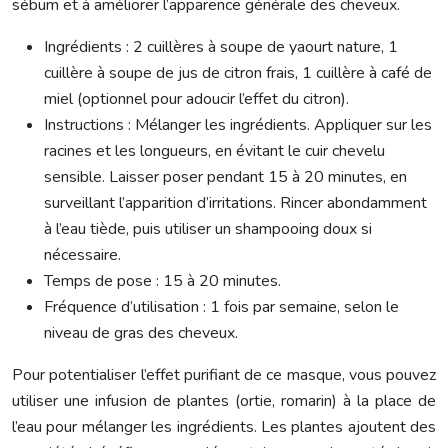
sébum et à améliorer l’apparence générale des cheveux.
Ingrédients : 2 cuillères à soupe de yaourt nature, 1
cuillère à soupe de jus de citron frais, 1 cuillère à café de
miel (optionnel pour adoucir l’effet du citron).
Instructions : Mélanger les ingrédients. Appliquer sur les
racines et les longueurs, en évitant le cuir chevelu
sensible. Laisser poser pendant 15 à 20 minutes, en
surveillant l’apparition d’irritations. Rincer abondamment
à l’eau tiède, puis utiliser un shampooing doux si
nécessaire.
Temps de pose : 15 à 20 minutes.
Fréquence d’utilisation : 1 fois par semaine, selon le
niveau de gras des cheveux.
Pour potentialiser l’effet purifiant de ce masque, vous pouvez
utiliser une infusion de plantes (ortie, romarin) à la place de
l’eau pour mélanger les ingrédients. Les plantes ajoutent des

---

About this task
Reproduce the text of the data above verbatim, line for line, omitting the pictures from your answer.

Your response
sébum et à améliorer l’apparence générale des cheveux.
Ingrédients : 2 cuillères à soupe de yaourt nature, 1
cuillère à soupe de jus de citron frais, 1 cuillère à café de
miel (optionnel pour adoucir l’effet du citron).
Instructions : Mélanger les ingrédients. Appliquer sur les
racines et les longueurs, en évitant le cuir chevelu
sensible. Laisser poser pendant 15 à 20 minutes, en
surveillant l’apparition d’irritations. Rincer abondamment
à l’eau tiède, puis utiliser un shampooing doux si
nécessaire.
Temps de pose : 15 à 20 minutes.
Fréquence d’utilisation : 1 fois par semaine, selon le
niveau de gras des cheveux.
Pour potentialiser l’effet purifiant de ce masque, vous pouvez
utiliser une infusion de plantes (ortie, romarin) à la place de
l’eau pour mélanger les ingrédients. Les plantes ajoutent des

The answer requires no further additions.